Professional email marketing is part art and part science. The art is about crafting messages and designs that compel subscribers to act… the science part is about understanding statistics and using them to guide optimizations and improvements.
We all don our Scientist hat to examine those KPIs that have been drilled into our minds as being critically important: from bounce rate to deliverability, from unsubs to opens.
We then use these numbers to guide us as we do our Artist hat (beret?). A low open rate means we need to create better subject lines, right?
Read the most significant, most organized volume of information written about email deliverability.
Why open rates are not as important as we all thought.
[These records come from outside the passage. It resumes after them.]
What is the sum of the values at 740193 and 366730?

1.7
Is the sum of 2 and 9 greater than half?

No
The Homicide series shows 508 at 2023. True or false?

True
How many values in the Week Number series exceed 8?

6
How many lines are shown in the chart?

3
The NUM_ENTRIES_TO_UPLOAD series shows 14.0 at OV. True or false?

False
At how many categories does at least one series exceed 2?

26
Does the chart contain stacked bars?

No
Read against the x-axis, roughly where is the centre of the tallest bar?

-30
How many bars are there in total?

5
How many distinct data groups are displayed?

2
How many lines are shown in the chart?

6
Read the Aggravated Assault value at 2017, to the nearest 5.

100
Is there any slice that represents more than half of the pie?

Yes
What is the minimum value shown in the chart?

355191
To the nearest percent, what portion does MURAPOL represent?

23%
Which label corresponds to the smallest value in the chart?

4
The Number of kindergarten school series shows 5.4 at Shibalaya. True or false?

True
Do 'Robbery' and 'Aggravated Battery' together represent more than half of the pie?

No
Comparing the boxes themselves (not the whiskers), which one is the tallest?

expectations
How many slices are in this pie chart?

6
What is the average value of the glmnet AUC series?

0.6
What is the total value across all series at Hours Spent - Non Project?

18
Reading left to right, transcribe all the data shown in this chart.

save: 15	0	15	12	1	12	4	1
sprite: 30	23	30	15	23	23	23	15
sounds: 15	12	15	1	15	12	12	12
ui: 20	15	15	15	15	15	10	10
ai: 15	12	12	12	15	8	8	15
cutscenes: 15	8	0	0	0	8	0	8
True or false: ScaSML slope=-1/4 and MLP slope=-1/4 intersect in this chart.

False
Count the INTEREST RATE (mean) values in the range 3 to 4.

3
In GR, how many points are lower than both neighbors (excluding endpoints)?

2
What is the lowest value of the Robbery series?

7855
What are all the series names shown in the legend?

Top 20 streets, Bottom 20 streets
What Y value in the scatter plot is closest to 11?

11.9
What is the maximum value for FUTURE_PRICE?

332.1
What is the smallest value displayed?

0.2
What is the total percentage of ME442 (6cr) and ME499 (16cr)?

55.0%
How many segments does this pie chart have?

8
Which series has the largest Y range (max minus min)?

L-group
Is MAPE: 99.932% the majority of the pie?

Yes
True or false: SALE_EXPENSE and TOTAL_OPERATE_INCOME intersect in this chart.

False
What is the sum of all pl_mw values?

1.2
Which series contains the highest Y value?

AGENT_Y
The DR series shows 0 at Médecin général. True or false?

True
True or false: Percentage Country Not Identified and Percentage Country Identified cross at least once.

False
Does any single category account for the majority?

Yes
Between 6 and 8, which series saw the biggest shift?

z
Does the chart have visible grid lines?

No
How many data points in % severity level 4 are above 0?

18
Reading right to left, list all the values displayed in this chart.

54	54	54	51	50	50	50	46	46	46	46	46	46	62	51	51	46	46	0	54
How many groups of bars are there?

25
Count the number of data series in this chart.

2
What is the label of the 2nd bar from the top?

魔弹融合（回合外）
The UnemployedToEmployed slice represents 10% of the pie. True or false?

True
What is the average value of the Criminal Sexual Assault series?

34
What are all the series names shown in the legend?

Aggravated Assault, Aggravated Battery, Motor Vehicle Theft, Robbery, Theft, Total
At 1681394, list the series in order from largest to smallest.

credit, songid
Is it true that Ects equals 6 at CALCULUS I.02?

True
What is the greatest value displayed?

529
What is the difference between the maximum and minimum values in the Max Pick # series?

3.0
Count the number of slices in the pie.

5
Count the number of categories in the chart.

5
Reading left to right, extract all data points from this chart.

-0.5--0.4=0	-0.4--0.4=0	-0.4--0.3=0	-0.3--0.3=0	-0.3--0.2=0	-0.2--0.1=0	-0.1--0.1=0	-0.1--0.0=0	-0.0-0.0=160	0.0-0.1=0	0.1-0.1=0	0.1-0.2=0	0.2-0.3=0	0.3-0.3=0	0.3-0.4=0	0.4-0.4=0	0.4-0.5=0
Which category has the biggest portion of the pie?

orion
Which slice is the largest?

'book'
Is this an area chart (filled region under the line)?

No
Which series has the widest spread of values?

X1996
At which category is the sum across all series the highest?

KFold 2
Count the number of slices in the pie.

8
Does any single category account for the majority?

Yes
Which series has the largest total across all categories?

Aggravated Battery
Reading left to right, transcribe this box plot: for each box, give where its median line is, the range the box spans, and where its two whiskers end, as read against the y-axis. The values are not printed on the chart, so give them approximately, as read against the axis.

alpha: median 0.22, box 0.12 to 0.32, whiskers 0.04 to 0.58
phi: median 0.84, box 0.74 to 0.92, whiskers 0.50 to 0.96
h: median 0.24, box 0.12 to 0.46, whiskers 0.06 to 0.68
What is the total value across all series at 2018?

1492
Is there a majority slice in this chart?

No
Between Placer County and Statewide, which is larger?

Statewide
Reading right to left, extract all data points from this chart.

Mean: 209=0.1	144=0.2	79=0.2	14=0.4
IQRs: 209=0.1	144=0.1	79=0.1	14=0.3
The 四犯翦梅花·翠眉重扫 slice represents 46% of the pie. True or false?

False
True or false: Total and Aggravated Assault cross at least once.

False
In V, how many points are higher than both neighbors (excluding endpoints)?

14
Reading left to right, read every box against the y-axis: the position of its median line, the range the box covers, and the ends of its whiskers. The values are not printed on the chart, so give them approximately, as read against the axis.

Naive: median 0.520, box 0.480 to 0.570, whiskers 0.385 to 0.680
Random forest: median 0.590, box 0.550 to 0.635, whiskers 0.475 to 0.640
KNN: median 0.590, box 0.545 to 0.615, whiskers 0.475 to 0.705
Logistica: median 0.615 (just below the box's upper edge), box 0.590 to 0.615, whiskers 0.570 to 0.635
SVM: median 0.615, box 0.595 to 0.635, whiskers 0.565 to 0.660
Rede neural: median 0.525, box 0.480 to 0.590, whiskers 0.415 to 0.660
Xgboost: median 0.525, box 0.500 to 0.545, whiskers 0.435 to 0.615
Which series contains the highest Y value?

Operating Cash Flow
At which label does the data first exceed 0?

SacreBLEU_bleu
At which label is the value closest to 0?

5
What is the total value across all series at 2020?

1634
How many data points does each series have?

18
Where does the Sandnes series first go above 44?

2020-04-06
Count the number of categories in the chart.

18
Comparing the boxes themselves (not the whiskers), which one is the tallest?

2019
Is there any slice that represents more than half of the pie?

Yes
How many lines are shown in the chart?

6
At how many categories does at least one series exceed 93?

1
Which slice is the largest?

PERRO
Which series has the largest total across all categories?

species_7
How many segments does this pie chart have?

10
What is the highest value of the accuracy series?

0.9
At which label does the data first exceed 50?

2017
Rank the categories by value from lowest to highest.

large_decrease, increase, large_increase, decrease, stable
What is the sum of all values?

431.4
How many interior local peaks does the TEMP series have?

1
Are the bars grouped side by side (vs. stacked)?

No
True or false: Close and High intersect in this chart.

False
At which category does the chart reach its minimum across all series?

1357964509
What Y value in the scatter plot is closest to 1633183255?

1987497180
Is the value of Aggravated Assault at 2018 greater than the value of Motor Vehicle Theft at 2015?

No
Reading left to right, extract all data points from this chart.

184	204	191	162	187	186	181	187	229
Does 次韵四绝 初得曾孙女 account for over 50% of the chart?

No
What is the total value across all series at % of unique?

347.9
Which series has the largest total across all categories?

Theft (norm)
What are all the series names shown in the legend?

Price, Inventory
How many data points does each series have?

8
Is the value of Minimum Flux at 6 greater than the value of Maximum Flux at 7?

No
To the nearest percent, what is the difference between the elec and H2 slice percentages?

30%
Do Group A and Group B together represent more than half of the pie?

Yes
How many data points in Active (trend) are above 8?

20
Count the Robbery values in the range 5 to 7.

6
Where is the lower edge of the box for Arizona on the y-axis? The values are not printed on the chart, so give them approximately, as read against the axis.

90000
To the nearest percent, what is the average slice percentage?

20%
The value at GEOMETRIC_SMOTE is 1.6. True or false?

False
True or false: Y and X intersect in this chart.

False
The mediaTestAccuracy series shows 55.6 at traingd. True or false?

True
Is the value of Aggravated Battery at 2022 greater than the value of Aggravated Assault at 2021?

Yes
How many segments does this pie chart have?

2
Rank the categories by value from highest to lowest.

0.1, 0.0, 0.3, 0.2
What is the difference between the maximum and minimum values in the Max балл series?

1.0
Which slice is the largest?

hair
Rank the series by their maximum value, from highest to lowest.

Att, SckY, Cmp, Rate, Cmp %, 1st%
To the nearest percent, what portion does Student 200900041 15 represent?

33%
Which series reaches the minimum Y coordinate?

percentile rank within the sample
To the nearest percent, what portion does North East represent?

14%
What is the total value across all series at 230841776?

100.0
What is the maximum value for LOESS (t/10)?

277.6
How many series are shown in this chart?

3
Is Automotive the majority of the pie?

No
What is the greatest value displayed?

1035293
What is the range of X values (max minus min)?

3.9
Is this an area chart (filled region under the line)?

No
1. Email Open Rates are Unreliable
The first reason that email open rates are not a good indication of success (or failure) of a given email campaign is because they are unreliable. Actually, that is not entirely true. When an email is registered as “open” it typically is accurate…the email really was opened. However, when emails are marked as “unopened,” that may not be the case. Email open stats rely on a small graphic pixel placed within the email. If emails are opened without the graphics being loaded, the open is not registered.
Many email programs (like Outlook, for example) have a “preview pane” in which users see most (if not all) of the message without ever opening the email – these are not recorded as “opened.” Other programs open messages as text-only, without the graphics, and therefore, they do not register as open.
2. Email Open Rates Don’t Always Correlate to Conversions or Sales
Let’s imagine for a minute that email open rates were accurate – this still would not make them a good metric. A good metric is anything that is correlated to the goal of the email. Is your goal sales? Leads? Email open rates rarely have a direct correlation to those. Consider the reason more people open emails:
A. Perhaps the subject line was intriguing – but if the message inside isn’t equally fantastic, they will never click through
B. Perhaps they are annoyed and want to unsubscribe and need to open the message for the unsub link – in that case, the open is not a good sign at all
C. Perhaps they came exactly at the right time – we have explained before that there is no perfect time to send an email but if yours hits recipients just as they are cleaning up their mailboxes – they may open it – and trash it
An email open is not a good indicator and cannot be properly measured. In our data-driven times, if having no data is bad, then having wrong data is much worse. Instead of measuring open rates, measure metrics that are much more indicative of the success of your campaign. If your goal is sales, measure sales that resulted from your email. If your goal in engagement, measure that. If your goal is opens… get a better goal!